### Records
....

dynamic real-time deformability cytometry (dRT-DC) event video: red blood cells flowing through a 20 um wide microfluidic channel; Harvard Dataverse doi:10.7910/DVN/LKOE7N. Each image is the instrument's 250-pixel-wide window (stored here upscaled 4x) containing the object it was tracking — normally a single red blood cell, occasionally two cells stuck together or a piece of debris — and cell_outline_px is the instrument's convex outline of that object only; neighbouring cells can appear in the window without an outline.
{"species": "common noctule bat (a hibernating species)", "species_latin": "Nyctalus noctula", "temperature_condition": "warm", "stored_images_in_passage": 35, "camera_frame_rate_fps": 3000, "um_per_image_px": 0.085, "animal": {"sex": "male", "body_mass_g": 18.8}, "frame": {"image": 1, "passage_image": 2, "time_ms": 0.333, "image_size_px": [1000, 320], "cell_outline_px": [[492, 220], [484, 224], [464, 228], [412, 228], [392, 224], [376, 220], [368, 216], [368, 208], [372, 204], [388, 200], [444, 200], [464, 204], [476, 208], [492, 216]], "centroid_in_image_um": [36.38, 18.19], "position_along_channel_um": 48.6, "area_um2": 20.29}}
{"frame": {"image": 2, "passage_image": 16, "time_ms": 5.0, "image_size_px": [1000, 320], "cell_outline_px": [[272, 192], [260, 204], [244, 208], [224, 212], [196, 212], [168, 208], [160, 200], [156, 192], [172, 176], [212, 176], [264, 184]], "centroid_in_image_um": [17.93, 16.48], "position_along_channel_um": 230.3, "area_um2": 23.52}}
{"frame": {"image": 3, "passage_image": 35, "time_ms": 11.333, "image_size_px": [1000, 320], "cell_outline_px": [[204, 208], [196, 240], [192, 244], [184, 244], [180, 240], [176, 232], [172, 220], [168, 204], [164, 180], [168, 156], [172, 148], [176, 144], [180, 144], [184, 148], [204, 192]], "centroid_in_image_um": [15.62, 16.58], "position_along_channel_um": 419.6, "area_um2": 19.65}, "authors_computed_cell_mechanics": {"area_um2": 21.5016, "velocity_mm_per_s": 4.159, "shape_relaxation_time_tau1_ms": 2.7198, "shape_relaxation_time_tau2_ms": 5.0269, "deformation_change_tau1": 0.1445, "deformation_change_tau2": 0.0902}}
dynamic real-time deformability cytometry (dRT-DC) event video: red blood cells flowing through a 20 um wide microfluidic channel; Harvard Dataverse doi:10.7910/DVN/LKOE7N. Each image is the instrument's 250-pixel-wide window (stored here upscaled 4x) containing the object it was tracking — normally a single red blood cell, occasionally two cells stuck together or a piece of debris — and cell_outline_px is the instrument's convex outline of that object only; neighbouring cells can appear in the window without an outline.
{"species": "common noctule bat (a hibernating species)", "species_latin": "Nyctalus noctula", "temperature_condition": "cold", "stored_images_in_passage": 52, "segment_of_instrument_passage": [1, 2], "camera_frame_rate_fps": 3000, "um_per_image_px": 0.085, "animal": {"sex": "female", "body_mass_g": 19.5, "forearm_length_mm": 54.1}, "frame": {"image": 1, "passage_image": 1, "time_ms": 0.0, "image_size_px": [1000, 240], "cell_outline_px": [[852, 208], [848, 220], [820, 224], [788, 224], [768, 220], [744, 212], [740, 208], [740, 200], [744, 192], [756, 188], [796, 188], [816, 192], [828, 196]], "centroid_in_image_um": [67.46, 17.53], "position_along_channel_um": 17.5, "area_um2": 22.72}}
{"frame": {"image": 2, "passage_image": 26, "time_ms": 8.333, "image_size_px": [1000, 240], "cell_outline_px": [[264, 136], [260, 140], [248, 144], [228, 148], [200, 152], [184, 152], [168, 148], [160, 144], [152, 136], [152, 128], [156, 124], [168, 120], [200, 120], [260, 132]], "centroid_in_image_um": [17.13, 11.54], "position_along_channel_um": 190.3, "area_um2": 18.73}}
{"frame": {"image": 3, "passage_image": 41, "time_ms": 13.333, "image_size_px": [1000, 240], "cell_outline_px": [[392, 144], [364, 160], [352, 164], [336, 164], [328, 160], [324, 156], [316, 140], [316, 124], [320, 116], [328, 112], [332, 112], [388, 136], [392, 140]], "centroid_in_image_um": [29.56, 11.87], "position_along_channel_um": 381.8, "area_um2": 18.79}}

....

### What needs to be done
Print the records above exactly as they appear.

### Output of the exercise
dynamic real-time deformability cytometry (dRT-DC) event video: red blood cells flowing through a 20 um wide microfluidic channel; Harvard Dataverse doi:10.7910/DVN/LKOE7N. Each image is the instrument's 250-pixel-wide window (stored here upscaled 4x) containing the object it was tracking — normally a single red blood cell, occasionally two cells stuck together or a piece of debris — and cell_outline_px is the instrument's convex outline of that object only; neighbouring cells can appear in the window without an outline.
{"species": "common noctule bat (a hibernating species)", "species_latin": "Nyctalus noctula", "temperature_condition": "warm", "stored_images_in_passage": 35, "camera_frame_rate_fps": 3000, "um_per_image_px": 0.085, "animal": {"sex": "male", "body_mass_g": 18.8}, "frame": {"image": 1, "passage_image": 2, "time_ms": 0.333, "image_size_px": [1000, 320], "cell_outline_px": [[492, 220], [484, 224], [464, 228], [412, 228], [392, 224], [376, 220], [368, 216], [368, 208], [372, 204], [388, 200], [444, 200], [464, 204], [476, 208], [492, 216]], "centroid_in_image_um": [36.38, 18.19], "position_along_channel_um": 48.6, "area_um2": 20.29}}
{"frame": {"image": 2, "passage_image": 16, "time_ms": 5.0, "image_size_px": [1000, 320], "cell_outline_px": [[272, 192], [260, 204], [244, 208], [224, 212], [196, 212], [168, 208], [160, 200], [156, 192], [172, 176], [212, 176], [264, 184]], "centroid_in_image_um": [17.93, 16.48], "position_along_channel_um": 230.3, "area_um2": 23.52}}
{"frame": {"image": 3, "passage_image": 35, "time_ms": 11.333, "image_size_px": [1000, 320], "cell_outline_px": [[204, 208], [196, 240], [192, 244], [184, 244], [180, 240], [176, 232], [172, 220], [168, 204], [164, 180], [168, 156], [172, 148], [176, 144], [180, 144], [184, 148], [204, 192]], "centroid_in_image_um": [15.62, 16.58], "position_along_channel_um": 419.6, "area_um2": 19.65}, "authors_computed_cell_mechanics": {"area_um2": 21.5016, "velocity_mm_per_s": 4.159, "shape_relaxation_time_tau1_ms": 2.7198, "shape_relaxation_time_tau2_ms": 5.0269, "deformation_change_tau1": 0.1445, "deformation_change_tau2": 0.0902}}
dynamic real-time deformability cytometry (dRT-DC) event video: red blood cells flowing through a 20 um wide microfluidic channel; Harvard Dataverse doi:10.7910/DVN/LKOE7N. Each image is the instrument's 250-pixel-wide window (stored here upscaled 4x) containing the object it was tracking — normally a single red blood cell, occasionally two cells stuck together or a piece of debris — and cell_outline_px is the instrument's convex outline of that object only; neighbouring cells can appear in the window without an outline.
{"species": "common noctule bat (a hibernating species)", "species_latin": "Nyctalus noctula", "temperature_condition": "cold", "stored_images_in_passage": 52, "segment_of_instrument_passage": [1, 2], "camera_frame_rate_fps": 3000, "um_per_image_px": 0.085, "animal": {"sex": "female", "body_mass_g": 19.5, "forearm_length_mm": 54.1}, "frame": {"image": 1, "passage_image": 1, "time_ms": 0.0, "image_size_px": [1000, 240], "cell_outline_px": [[852, 208], [848, 220], [820, 224], [788, 224], [768, 220], [744, 212], [740, 208], [740, 200], [744, 192], [756, 188], [796, 188], [816, 192], [828, 196]], "centroid_in_image_um": [67.46, 17.53], "position_along_channel_um": 17.5, "area_um2": 22.72}}
{"frame": {"image": 2, "passage_image": 26, "time_ms": 8.333, "image_size_px": [1000, 240], "cell_outline_px": [[264, 136], [260, 140], [248, 144], [228, 148], [200, 152], [184, 152], [168, 148], [160, 144], [152, 136], [152, 128], [156, 124], [168, 120], [200, 120], [260, 132]], "centroid_in_image_um": [17.13, 11.54], "position_along_channel_um": 190.3, "area_um2": 18.73}}
{"frame": {"image": 3, "passage_image": 41, "time_ms": 13.333, "image_size_px": [1000, 240], "cell_outline_px": [[392, 144], [364, 160], [352, 164], [336, 164], [328, 160], [324, 156], [316, 140], [316, 124], [320, 116], [328, 112], [332, 112], [388, 136], [392, 140]], "centroid_in_image_um": [29.56, 11.87], "position_along_channel_um": 381.8, "area_um2": 18.79}}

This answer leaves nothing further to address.